| Task goal |
What you return should be the full listing, word for word, without a single image.

| Material provided |

::::

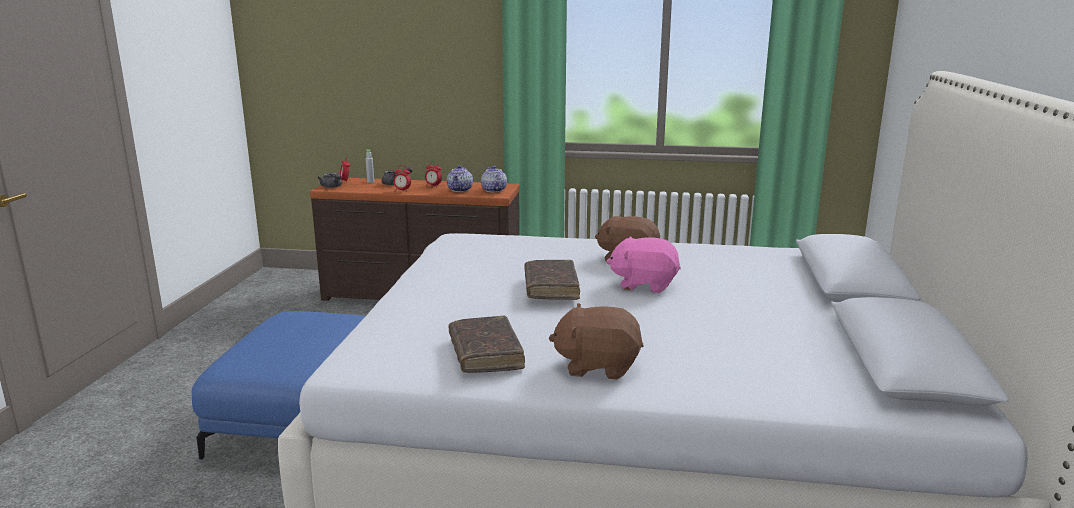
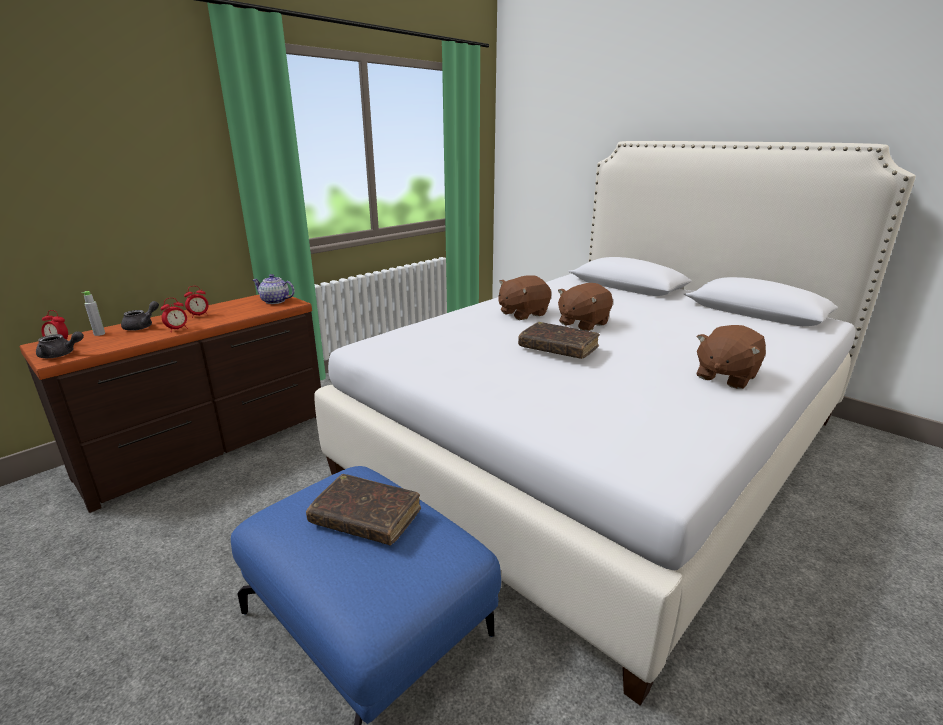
camera: 55 degrees left, 5 degrees up
teapot [447,165,473,192] -> none
brown book [449,316,525,373] -> brown book moved to [306,474,421,546]
pink plush toy [606,237,681,293] -> brown plush toy [558,283,613,331]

::::

| Exercise result |
camera: 55 degrees left, 5 degrees up
teapot [447,165,473,192] -> none
brown book [449,316,525,373] -> brown book moved to [306,474,421,546]
pink plush toy [606,237,681,293] -> brown plush toy [558,283,613,331]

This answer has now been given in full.